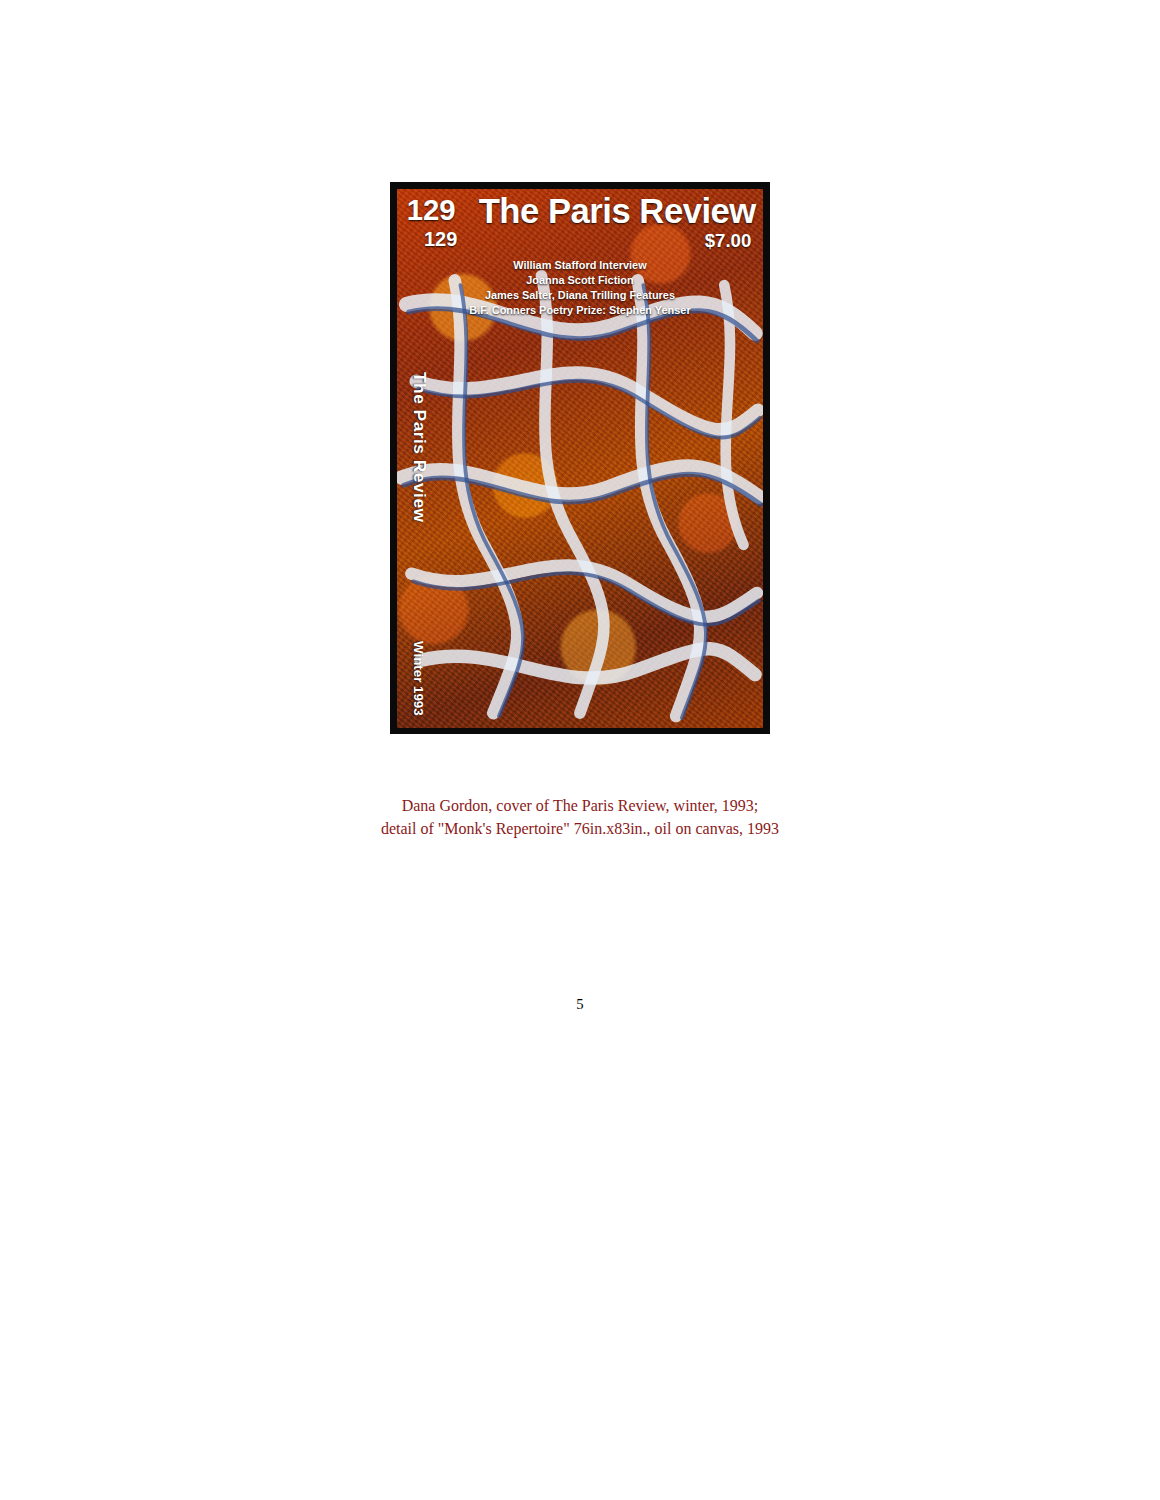129
The Paris Review
129
$7.00
William Stafford Interview
Joanna Scott Fiction
James Salter, Diana Trilling Features
B.F. Conners Poetry Prize: Stephen Yenser
The Paris Review
Winter 1993
Dana Gordon, cover of The Paris Review, winter, 1993;
detail of "Monk's Repertoire" 76in.x83in., oil on canvas, 1993
5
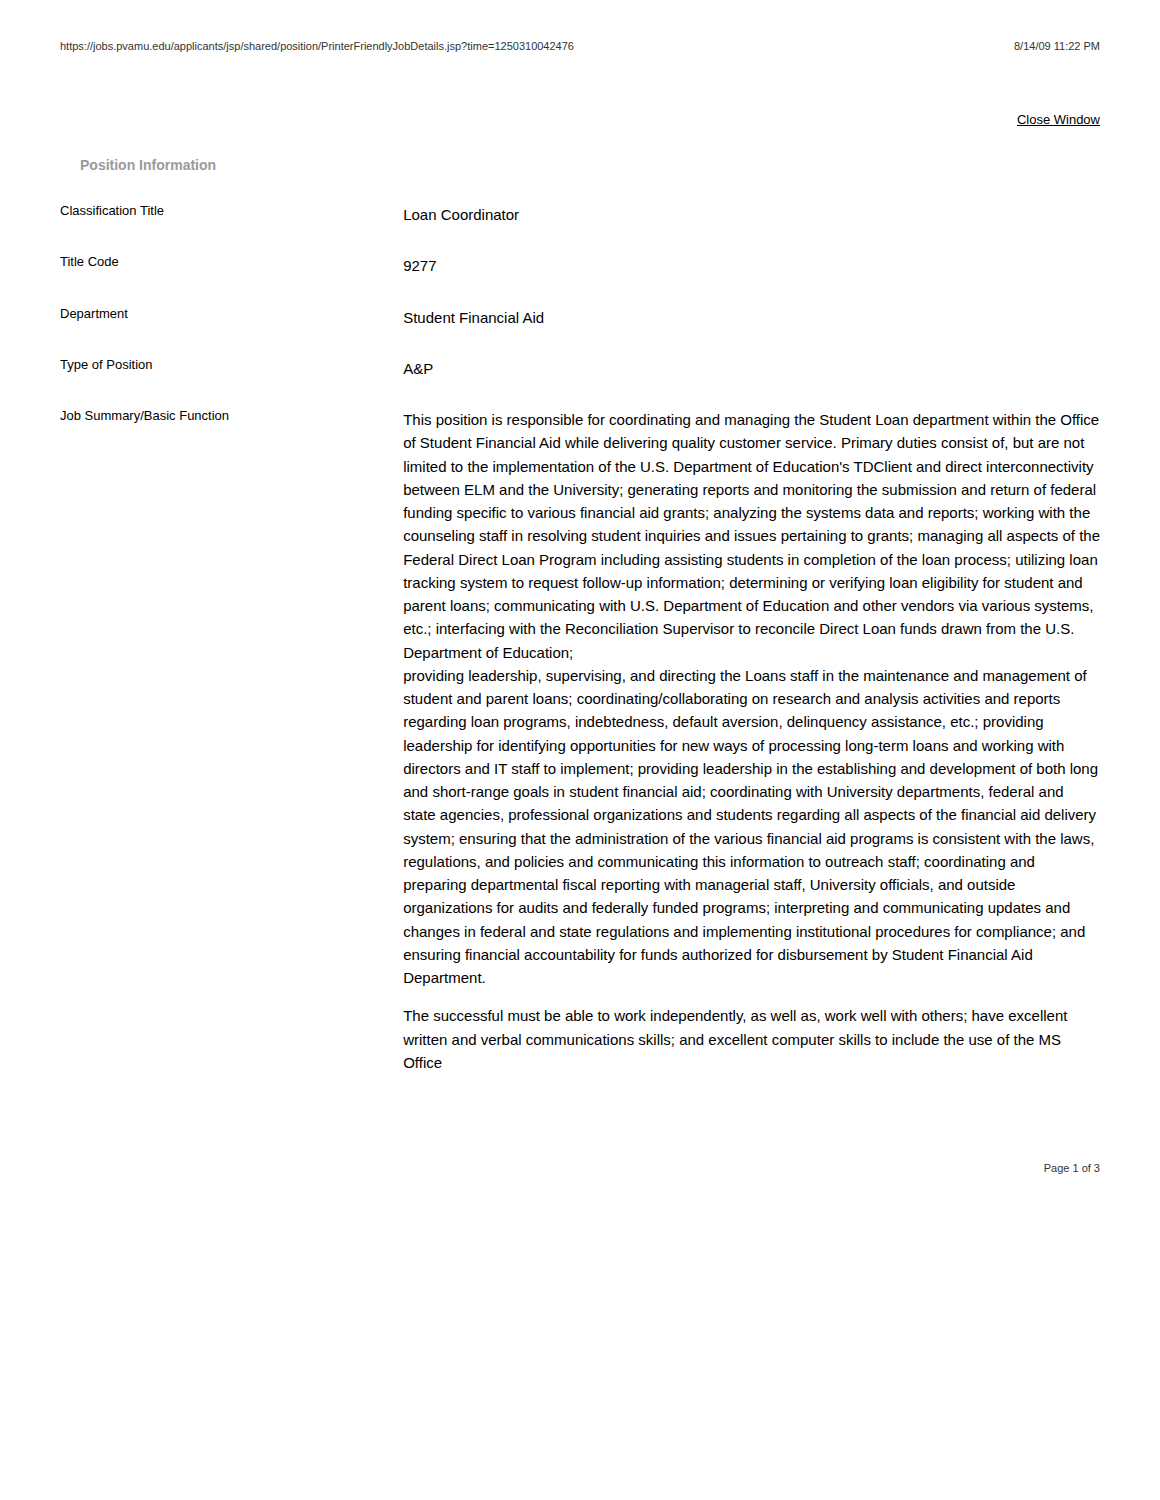https://jobs.pvamu.edu/applicants/jsp/shared/position/PrinterFriendlyJobDetails.jsp?time=1250310042476 8/14/09 11:22 PM
Close Window
Position Information
| Classification Title | Loan Coordinator |
| Title Code | 9277 |
| Department | Student Financial Aid |
| Type of Position | A&P |
| Job Summary/Basic Function | This position is responsible for coordinating and managing the Student Loan department within the Office of Student Financial Aid while delivering quality customer service. Primary duties consist of, but are not limited to the implementation of the U.S. Department of Education's TDClient and direct interconnectivity between ELM and the University; generating reports and monitoring the submission and return of federal funding specific to various financial aid grants; analyzing the systems data and reports; working with the counseling staff in resolving student inquiries and issues pertaining to grants; managing all aspects of the Federal Direct Loan Program including assisting students in completion of the loan process; utilizing loan tracking system to request follow-up information; determining or verifying loan eligibility for student and parent loans; communicating with U.S. Department of Education and other vendors via various systems, etc.; interfacing with the Reconciliation Supervisor to reconcile Direct Loan funds drawn from the U.S. Department of Education; providing leadership, supervising, and directing the Loans staff in the maintenance and management of student and parent loans; coordinating/collaborating on research and analysis activities and reports regarding loan programs, indebtedness, default aversion, delinquency assistance, etc.; providing leadership for identifying opportunities for new ways of processing long-term loans and working with directors and IT staff to implement; providing leadership in the establishing and development of both long and short-range goals in student financial aid; coordinating with University departments, federal and state agencies, professional organizations and students regarding all aspects of the financial aid delivery system; ensuring that the administration of the various financial aid programs is consistent with the laws, regulations, and policies and communicating this information to outreach staff; coordinating and preparing departmental fiscal reporting with managerial staff, University officials, and outside organizations for audits and federally funded programs; interpreting and communicating updates and changes in federal and state regulations and implementing institutional procedures for compliance; and ensuring financial accountability for funds authorized for disbursement by Student Financial Aid Department. The successful must be able to work independently, as well as, work well with others; have excellent written and verbal communications skills; and excellent computer skills to include the use of the MS Office |
Page 1 of 3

WHAT THE TASK ASKS: Throughout the records above, find the lines in which the word "Title" appears and return them.

ANSWER TO THIS EXERCISE:
| Classification Title | Loan Coordinator |
| Title Code | 9277 |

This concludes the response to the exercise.